> [SELECTED PASSAGE]:
Photo for: Old Plank Road Trail Included in Great American Rail-Trail Route

Photo by Chris Cheng

The Old Plank Road Trail in Will and Cook counties has been included in a 3,700-mile Great American Rail-Trail route that was announced Wednesday, May 8, by the Rails-to-Trails Conservancy (RTC) organization.

The local path is one of more than 125 trails designated along the "Great American" route, which stretches from Washington, D.C., to Washington State. The OPRT is a 22-mile trail that travels from Joliet through New Lenox, Frankfort, Matteson, Richton Park, Park Forest and Chicago Heights and is owned and managed by multiple jurisdictions, including the Forest Preserve District of Will County.

The remainder of the Great American route in Illinois uses the I&M Canal State Trail in Will, Grundy and LaSalle Counties and the Hennepin Canal Parkway in Bureau and Henry counties. 

"It’s exciting to learn the Old Plank Road Trail was chosen to be part of the Great American Rail-Trail," said Ralph Schultz, the Forest Preserve District's chief operating officer. "The OPRT was our first rail-trail conversion and would not have been possible without local advocates and volunteers as well as the commitment of our municipal partners in preserving the corridor and funding the development and maintenance of the trail."

The Great American Rail-Trail "will unite millions of people over thousands of miles," Ryan Chao, president of RTC, said in a press release. "This trail is a once-in-a-lifetime opportunity to provide – together – an enduring gift to the nation that will bring joy for generations to come."

The preferred route of the nation's first cross-country multiuse trail is detailed in a comprehensive report released by the organization. The Great American Rail-Trail Route Assessment Report outlines RTC's recommendation for the route, developed in close partnership with state and local trail planners and managers.

The organization sought a cross-country route that would provide a high-quality experience for trail users and boost economic and social benefits to the communities it connects, said Liz Thorstensen, vice president of trail development at RTC.

Over 12 months, RTC analyzed more than 34,000 miles of multiuse trails, reviewed state and local trail plans and held discussions with hundreds of trail partners and state agencies along the route. The preferred route aligns with RTC's and its partners' goal of having one contiguous route that is initially more than 80 percent, and ultimately entirely, off-street and separated from vehicle traffic, and is the most direct route between Washington, D.C., and Washington State.

> [WHAT YOU NEED TO DO]: In the article on the Old Plank Road Trail, how many miles of multiuse trails did RTC analyze over 12 months?

> [INFORMATION PROVIDED]:
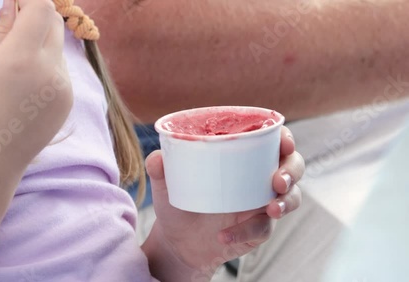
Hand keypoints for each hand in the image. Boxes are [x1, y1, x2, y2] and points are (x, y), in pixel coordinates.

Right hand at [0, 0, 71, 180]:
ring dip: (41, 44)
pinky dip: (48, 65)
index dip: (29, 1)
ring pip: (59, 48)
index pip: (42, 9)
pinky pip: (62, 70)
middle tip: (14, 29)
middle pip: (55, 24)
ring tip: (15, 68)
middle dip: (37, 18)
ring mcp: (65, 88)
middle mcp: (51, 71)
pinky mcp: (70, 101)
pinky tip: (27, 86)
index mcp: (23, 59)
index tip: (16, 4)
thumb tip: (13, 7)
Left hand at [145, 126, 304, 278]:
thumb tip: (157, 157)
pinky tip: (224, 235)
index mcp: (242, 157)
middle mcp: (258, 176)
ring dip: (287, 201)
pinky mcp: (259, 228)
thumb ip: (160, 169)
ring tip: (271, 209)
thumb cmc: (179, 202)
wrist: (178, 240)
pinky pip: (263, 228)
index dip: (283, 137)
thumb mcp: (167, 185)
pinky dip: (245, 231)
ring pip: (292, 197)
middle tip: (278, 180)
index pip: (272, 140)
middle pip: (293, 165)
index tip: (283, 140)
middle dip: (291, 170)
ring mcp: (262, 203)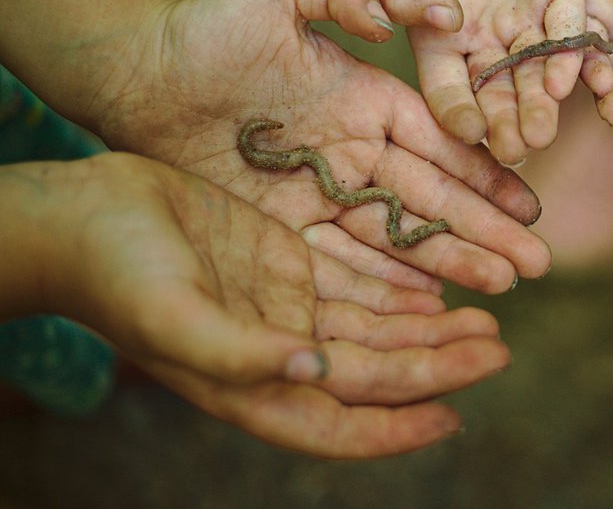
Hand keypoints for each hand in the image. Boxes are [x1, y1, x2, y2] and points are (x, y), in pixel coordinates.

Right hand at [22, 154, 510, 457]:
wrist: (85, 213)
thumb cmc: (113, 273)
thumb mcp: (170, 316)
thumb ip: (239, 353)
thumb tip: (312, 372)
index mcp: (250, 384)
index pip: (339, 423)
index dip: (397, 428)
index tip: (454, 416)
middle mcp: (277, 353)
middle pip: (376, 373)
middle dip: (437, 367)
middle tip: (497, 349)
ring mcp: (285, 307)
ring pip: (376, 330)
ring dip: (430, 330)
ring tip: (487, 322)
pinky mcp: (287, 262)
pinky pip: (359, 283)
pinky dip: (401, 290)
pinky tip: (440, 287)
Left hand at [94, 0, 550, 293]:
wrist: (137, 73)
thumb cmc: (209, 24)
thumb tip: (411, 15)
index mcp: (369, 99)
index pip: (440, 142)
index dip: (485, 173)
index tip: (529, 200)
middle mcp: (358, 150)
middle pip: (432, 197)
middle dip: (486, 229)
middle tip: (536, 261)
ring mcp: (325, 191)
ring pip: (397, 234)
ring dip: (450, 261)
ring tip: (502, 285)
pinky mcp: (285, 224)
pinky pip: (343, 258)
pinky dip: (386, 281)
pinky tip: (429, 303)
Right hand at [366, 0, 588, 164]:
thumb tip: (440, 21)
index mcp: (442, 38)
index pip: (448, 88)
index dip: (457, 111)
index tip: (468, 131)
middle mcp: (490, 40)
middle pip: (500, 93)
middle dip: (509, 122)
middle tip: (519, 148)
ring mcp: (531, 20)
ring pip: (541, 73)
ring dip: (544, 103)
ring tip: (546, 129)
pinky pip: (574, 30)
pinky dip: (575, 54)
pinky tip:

> [RESULT OF THE TASK]: More than 34,000 miles.